16 Awe-inspiring Visual Imagery by Paul Henderson (Rise Design Studio)

16 Awe-inspiring Visual Imagery by Paul Henderson (Rise Design Studio)
16 Awe-inspiring Visual Imagery by Paul Henderson (Rise Design Studio)

What is a typical day like for you?

This is an interesting question, as I don't have too many typical days! Although as a freelancer I hope this is somewhat understandable :) I am a night person so I generally wake up around 11am. Much to my chagrin I immediately fire out of bed and dig into emails and phone messages. Which as you can imagine have likely piled up by this time of day! I handle all my immediate points of contact and then get some food in my stomach. After this I sit down for a bit of meditation. Generally I would also throw a work out in here, but for the time being I am in a bit of a transitional phase as far as locale, so I am letting my body go to crap while I focus on nothing but work! Hence the remainder of the day is spent taking calls, writing emails, and sending contracts, amidst a host of other boring type admin tasks. In between all this nonsense I try to throw in what little actual creative work I can, until the evening rolls around everyone else gets off of work and I can get down to the good stuff. I generally do all my actual design and art work in the evening and at night, and try to wrap up the client work around 11 or midnight so I can spend the next few hours riffing on personal stuff. I try to paint for a couple hours every day, but if I don't have the energy I plop my butt down and work on some digital stuff just to keep the creative gears engaged. I hit the sack around 3am and prepare to do it all over again the next day! In my spare time, if I have any, I try to hit art openings, museums, and bookstores where I can soak as much more art as possible. So more or less if I am not doing art, talking about art, reading about art, or learning about art I am probably asleep.

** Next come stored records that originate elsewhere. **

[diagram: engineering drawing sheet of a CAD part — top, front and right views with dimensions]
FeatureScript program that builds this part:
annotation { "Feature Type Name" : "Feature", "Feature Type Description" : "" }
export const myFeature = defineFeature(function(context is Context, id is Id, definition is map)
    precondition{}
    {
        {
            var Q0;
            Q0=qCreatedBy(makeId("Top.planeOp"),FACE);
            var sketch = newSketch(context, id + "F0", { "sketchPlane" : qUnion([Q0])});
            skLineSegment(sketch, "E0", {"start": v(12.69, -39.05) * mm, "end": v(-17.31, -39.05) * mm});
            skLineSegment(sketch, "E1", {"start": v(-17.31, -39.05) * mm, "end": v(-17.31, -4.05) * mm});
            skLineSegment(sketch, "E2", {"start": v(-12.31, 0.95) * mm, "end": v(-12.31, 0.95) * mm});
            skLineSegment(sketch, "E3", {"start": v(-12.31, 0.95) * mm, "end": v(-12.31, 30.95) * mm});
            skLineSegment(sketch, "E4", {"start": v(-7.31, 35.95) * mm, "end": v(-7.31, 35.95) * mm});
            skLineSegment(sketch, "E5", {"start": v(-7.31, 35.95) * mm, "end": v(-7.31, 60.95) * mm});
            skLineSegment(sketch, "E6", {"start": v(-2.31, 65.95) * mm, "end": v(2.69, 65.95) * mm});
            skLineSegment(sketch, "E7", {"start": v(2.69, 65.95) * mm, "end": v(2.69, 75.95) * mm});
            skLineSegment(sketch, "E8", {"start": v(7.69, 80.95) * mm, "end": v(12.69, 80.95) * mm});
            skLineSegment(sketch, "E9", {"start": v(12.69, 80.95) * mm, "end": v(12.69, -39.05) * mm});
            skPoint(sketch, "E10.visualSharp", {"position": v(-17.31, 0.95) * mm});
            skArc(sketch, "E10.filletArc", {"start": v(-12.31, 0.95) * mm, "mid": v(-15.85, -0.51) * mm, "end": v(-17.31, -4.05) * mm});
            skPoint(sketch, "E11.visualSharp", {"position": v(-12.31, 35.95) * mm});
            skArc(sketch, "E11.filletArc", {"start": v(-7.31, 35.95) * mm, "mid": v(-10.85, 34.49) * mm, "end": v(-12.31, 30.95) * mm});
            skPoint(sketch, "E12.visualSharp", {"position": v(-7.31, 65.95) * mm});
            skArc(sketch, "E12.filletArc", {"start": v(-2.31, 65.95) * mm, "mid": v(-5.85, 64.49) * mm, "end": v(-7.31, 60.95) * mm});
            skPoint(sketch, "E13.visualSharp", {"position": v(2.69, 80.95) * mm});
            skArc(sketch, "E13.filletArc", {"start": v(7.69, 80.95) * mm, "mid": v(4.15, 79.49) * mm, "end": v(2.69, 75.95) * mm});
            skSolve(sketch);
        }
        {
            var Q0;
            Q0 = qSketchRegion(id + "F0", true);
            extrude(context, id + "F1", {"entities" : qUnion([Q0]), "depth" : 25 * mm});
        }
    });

What inspires and motivates you to create an image?

Tough question as I think that can vary quite a bit on any given day. But more often then not I would say what inspires me is the work of other artists... and what motivates me is the creative process itself. We live in an interesting time where we have immediate access to so much incredible creative work... I feel as though now more than ever, someone's art can barely be categorized as an individual creation. Consciously or sub consciously we are all taking in unfathomable amounts of information and imagery everyday. Our art and our creative expressions cannot help but be affected and impacted by that significantly. I often think so much of what I create really isn't an expression of myself, but more an expression of the collective. I am just channeling everything I have taken in over the years... and through the creative process attempting in some mysterious way to unpack it. That brings me to the second part of this question and the subject of motivation. The creative process for me is an incredibly exciting engagement and a point of motivation in and of itself, because I never know what I am going to get. Even when I do go into a project or piece with an extremely specific end goal in mind (which is rare), it always takes an unforeseen turn somewhere, and it is truly a rare occasion when I come up with anything even remotely resembles my initial ideas. This is extremely motivating because it makes creating something such a mystical and mysterious act. You engage with a subject, vision, feeling, or archetype you want to express in some way and through just the simple act of attempting to do so you encounter all kinds of interesting problems, trials, dilemmas, choices, decisions, and solutions along the way. And in the end its the choices you make that give your art its own character and its own particular style. This is really what makes art and the process of creating so gratifying to me.